行为通常是相同的:当从原点向正方向看时,它似乎起作用,但是当向负方向看时,它没有作用;当我离开原点时,它开始断裂并开始工作废话。另外,在上下选择时,也很奇怪。
这是我的视锥平面提取:
public static Plane[] frustumPlanes(Matrix4f mat,boolean normalize)
{
Plane[] p = new Plane[6];
p[0] = normalizePlane(mat.m30 + mat.m00,mat.m31 + mat.m01,mat.m32 + mat.m02,mat.m33 + mat.m03); // left
p[1] = normalizePlane(mat.m30 - mat.m00,mat.m31 - mat.m01,mat.m32 - mat.m02,mat.m33 - mat.m03); // right
p[2] = normalizePlane(mat.m30 - mat.m10,mat.m31 - mat.m11,mat.m32 - mat.m12,mat.m33 - mat.m13); // top
p[3] = normalizePlane(mat.m30 + mat.m10,mat.m31 + mat.m11,mat.m32 + mat.m12,mat.m33 + mat.m13); // bottom
p[4] = normalizePlane(mat.m30 + mat.m20,mat.m31 + mat.m21,mat.m32 + mat.m22,mat.m33 + mat.m23); // near
p[5] = normalizePlane(mat.m30 - mat.m20,mat.m31 - mat.m21,mat.m32 - mat.m22,mat.m33 - mat.m23); // far
return p;
}
public static Plane normalizePlane(float A,float B,float C,float D) {
float nf = 1.0f / (float)Math.sqrt(A * A + B * B + C * C);
return new Plane(new Vector3f(nf * A,nf * B,nf * C),nf * D);
}
mat是投影视图矩阵,这是投影矩阵:
private void createProjectionMatrix() {
float aspectRatio = (float) displayManager.WIDTH / (float) displayManager.HEIGHT;
float y_scale = (float) ((1f / Math.tan(Math.toradians(FOV / 2f))));
float x_scale = y_scale / aspectRatio;
float frustum_length = FAR_PLANE - NEAR_PLANE;
projectionMatrix = new Matrix4f();
projectionMatrix.m00 = x_scale;
projectionMatrix.m11 = y_scale;
projectionMatrix.m22 = -((FAR_PLANE + NEAR_PLANE) / frustum_length);
projectionMatrix.m23 = -1;
projectionMatrix.m32 = -((2 * NEAR_PLANE * FAR_PLANE) / frustum_length);
projectionMatrix.m33 = 0;
}
以下是视图矩阵:
public static Matrix4f createViewMatrix(Camera camera) {
Matrix4f viewMatrix = new Matrix4f();
viewMatrix.setIdentity();
Matrix4f.rotate((float) Math.toradians(camera.getRotation().x),new Vector3f(1,0),viewMatrix,viewMatrix);
Matrix4f.rotate((float) Math.toradians(camera.getRotation().y),new Vector3f(0,1,viewMatrix);
Matrix4f.rotate((float) Math.toradians(camera.getRotation().z),1),viewMatrix);
Vector3f cameraPos = camera.getPosition();
Vector3f negativeCameraPos = new Vector3f(-cameraPos.x,-cameraPos.y,-cameraPos.z);
Matrix4f.translate(negativeCameraPos,viewMatrix);
return viewMatrix;
}
以下是碰撞检测代码aabb vs plane:
public static int BoxToPlaneCollision(Plane plane,Vector3f[] minMax)
{
int result = 2; //Inside
// planes have unit-length normal,offset = -dot(normal,point on plane)

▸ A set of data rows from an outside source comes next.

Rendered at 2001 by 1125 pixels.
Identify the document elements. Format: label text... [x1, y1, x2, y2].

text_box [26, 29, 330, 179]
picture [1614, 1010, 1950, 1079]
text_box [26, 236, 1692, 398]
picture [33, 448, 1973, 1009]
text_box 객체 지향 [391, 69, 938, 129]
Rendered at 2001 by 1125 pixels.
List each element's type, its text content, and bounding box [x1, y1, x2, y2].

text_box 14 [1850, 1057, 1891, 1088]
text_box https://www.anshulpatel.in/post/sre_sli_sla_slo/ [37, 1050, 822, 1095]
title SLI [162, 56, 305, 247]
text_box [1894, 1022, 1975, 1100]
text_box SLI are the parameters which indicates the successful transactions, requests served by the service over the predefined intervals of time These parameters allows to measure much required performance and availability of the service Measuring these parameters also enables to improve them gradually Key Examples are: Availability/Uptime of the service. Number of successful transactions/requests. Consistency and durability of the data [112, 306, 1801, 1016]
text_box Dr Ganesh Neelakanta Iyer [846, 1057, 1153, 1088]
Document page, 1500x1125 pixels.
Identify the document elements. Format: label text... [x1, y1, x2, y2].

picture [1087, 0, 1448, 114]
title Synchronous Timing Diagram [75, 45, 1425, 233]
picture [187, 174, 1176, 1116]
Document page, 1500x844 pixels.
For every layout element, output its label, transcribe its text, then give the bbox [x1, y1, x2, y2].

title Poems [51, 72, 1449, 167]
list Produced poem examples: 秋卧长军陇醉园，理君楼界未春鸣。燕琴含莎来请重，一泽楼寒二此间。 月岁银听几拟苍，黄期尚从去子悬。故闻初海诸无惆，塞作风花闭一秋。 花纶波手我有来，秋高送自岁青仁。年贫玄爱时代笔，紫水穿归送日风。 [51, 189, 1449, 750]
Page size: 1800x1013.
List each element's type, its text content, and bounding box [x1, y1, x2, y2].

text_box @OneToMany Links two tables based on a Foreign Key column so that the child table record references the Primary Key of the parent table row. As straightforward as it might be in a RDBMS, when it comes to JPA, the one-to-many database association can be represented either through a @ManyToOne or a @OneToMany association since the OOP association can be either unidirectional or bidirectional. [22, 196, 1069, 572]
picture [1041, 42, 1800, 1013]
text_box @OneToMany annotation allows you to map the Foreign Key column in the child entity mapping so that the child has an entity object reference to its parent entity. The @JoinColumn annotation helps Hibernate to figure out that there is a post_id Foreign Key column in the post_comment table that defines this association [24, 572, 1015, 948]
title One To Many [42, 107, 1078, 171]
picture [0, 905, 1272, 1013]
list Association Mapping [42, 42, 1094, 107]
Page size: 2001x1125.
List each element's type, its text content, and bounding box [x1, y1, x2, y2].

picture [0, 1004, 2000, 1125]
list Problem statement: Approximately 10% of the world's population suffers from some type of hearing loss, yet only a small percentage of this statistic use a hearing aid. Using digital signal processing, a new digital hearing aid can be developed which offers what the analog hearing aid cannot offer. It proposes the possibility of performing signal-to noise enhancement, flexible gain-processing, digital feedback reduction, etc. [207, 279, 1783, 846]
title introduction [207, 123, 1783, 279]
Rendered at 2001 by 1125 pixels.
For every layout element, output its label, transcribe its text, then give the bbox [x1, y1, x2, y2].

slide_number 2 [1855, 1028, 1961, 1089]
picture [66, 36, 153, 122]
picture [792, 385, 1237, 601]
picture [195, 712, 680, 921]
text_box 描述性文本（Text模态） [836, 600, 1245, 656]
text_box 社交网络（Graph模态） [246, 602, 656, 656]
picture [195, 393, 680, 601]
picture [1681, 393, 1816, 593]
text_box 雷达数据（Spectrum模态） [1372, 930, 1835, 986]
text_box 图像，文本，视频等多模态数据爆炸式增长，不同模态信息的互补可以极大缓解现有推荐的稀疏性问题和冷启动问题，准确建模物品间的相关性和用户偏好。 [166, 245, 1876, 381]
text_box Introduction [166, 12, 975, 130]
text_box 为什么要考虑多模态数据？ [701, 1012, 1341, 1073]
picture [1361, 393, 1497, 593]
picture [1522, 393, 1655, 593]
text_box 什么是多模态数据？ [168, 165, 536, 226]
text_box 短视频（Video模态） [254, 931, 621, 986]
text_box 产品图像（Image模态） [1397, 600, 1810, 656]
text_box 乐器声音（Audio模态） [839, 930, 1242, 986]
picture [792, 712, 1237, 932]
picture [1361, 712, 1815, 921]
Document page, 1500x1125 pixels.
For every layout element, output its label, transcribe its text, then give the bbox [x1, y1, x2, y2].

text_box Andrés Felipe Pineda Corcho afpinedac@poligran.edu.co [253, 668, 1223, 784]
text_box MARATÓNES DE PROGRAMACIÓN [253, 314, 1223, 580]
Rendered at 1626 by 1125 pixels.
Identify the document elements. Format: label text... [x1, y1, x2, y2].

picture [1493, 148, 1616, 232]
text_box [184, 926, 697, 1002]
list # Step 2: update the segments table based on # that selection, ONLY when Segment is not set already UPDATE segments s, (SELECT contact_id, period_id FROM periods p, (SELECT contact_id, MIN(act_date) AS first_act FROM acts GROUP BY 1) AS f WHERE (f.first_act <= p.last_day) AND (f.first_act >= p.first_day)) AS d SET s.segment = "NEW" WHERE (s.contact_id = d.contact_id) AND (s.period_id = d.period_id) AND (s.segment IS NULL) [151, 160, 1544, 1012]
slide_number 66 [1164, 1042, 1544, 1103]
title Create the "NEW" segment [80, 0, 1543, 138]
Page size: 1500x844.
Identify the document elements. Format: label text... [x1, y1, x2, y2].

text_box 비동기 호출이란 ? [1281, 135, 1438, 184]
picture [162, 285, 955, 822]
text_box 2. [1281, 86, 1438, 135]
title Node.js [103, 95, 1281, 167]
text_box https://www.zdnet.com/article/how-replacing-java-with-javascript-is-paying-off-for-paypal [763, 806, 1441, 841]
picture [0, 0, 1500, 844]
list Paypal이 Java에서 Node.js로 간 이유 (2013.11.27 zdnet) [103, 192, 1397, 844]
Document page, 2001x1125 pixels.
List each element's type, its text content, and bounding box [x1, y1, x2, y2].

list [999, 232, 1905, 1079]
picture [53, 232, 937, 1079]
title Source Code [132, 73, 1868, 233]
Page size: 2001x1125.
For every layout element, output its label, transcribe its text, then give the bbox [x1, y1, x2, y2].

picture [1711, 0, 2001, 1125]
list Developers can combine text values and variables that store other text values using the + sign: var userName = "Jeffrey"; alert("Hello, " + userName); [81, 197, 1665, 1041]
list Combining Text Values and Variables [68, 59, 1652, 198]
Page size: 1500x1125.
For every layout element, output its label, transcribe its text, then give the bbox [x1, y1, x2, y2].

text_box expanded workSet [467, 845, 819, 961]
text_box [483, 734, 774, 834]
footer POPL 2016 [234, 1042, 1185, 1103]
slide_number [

int nx = plane.normal.x > 0?1:0;
int ny = plane.normal.y > 0?1:0;
int nz = plane.normal.z > 0?1:0;
// getMinMax(): 0 = return min coordinate. 1 = return max.
float dot = (plane.normal.x*minMax[nx].x) + (plane.normal.y*minMax[nx].y) + (plane.normal.z*minMax[nx].z);
if ( dot < -plane.offset )
return 0; //Outside
float dot2 = (plane.normal.x*minMax[1-nx].x) + (plane.normal.y*minMax[1-nx].y) + (plane.normal.z*minMax[1-nx].z);
if ( dot2 <= -plane.offset )
result = 1; //Intersect
return result;
}
最后,这就是所有的内容:
public boolean chunkInsideFrustum(Vector3f chunkPos) {
Vector3f chunkPosMax = new Vector3f(chunkPos.x + Terrain.CHUNK_SIZE,Terrain.CHUNK_HEIGHT,chunkPos.z + Terrain.CHUNK_SIZE);
for (int i = 0; i < 6; i++) {
if(Collider.BoxToPlaneCollision(frustumPlanes[i],new Vector3f[] {chunkPos,chunkPosMax}) == 0)
return false;
}
return true;
}
我正在将openGL与LWJGL 2(Java)一起使用。
我的问题是: 问题出在哪里?在截锥体平面中提取代码?在碰撞检测中?
和
我看到人们用投影和modelview矩阵计算平截头体,这种技术呢?更好吗?
非常感谢您的帮助!
编辑:
对于第二个问题,我在这里Extracting View Frustum Planes (Gribb & Hartmann method)看到有人发帖:
缺少的部分:
comboMatrix = projection_matrix * Matrix4_Transpose(modelview_matrix)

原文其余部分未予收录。